All the generations of monks are linked to each other. And we are the present-day link. Everything that monks did in one era – the stories of the desert fathers, the clearing of the wilderness of Cîteaux, the epic journey of de L’Estrange – all this is reformulated and rediscovered in every generation, so that it may be clearly seen that their works were done in God.
Every age contains all ages. Every monk was seen and comprehended by the first desert father. Benedict and Cassian were responsible for one another: Cassian for Benedict’s future, Benedict for Cassian’s past. Each monk is thus responsible for all monks, for each monk resembles Anthony in his solitude and de Rancé in his austerity and Pachomius in his community life. Nothing that happened to them is lost; it has eternal life in us, as long as we live the truth of our tradition.

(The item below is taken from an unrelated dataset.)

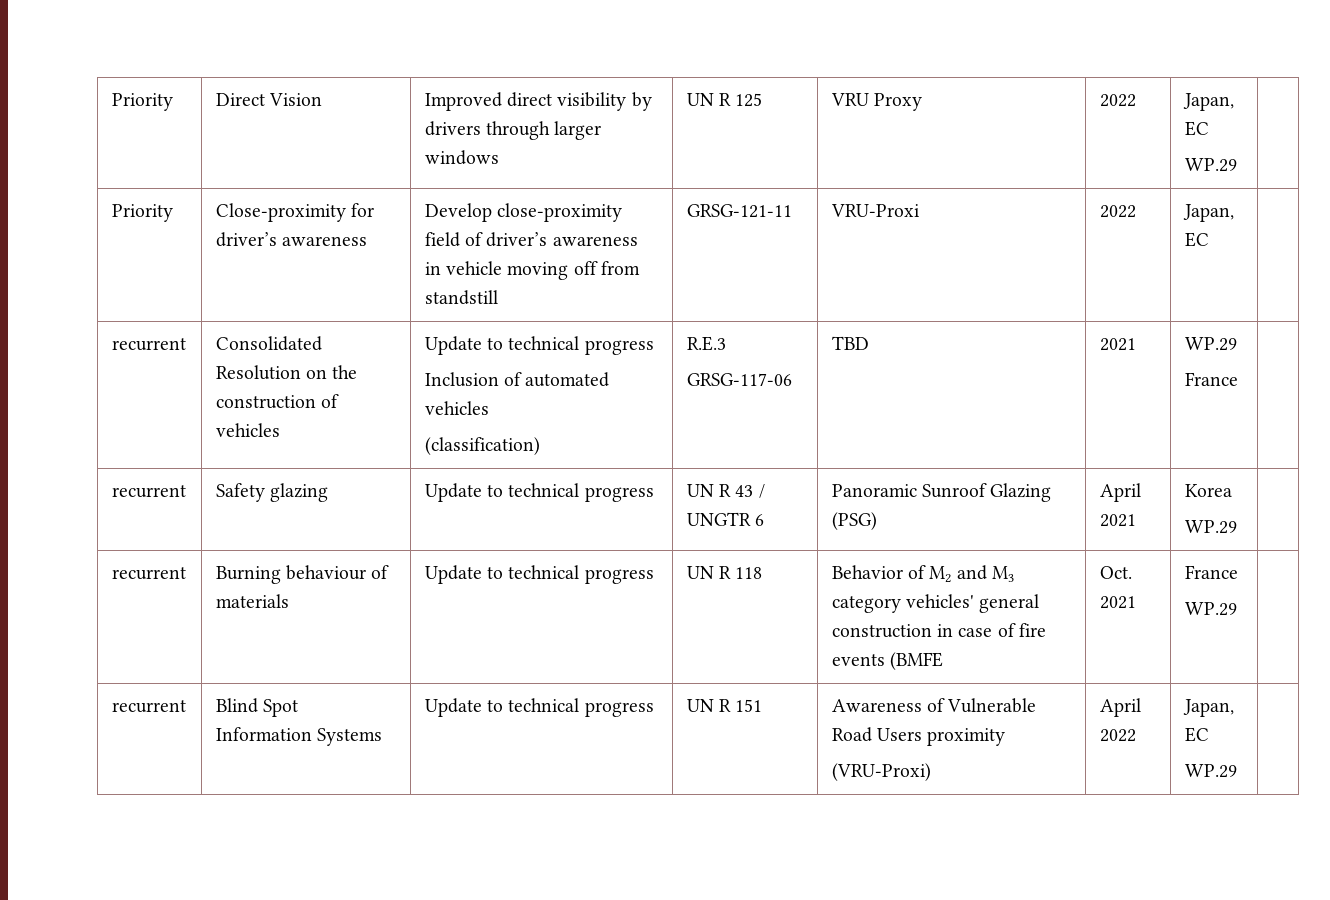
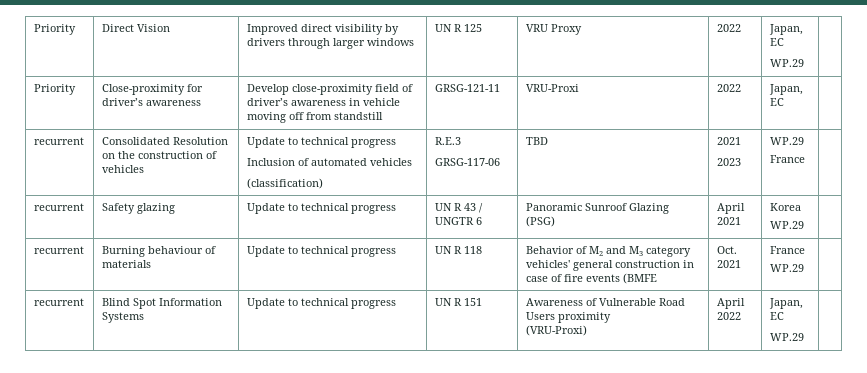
(1136, 344) none -> [716,158,741,166] // 2023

All these characters are our contemporaries, because we are all in Christ, who is risen from time and space. Their struggles are our struggles. Their search for God contains ours. They show that the monk’s road to God is lit up by the truth of our tradition. Our Suscipe, “Receive me, O Lord”, links us to a timeless God and to all those who have pronounced the same words in this world of time.
For we are responsible for a vocation we have not invented, for glorifying the Lord as only monks can. Together with the monks of all times, let us praise his name and live the truth, so that our works may be clearly seen as done in God.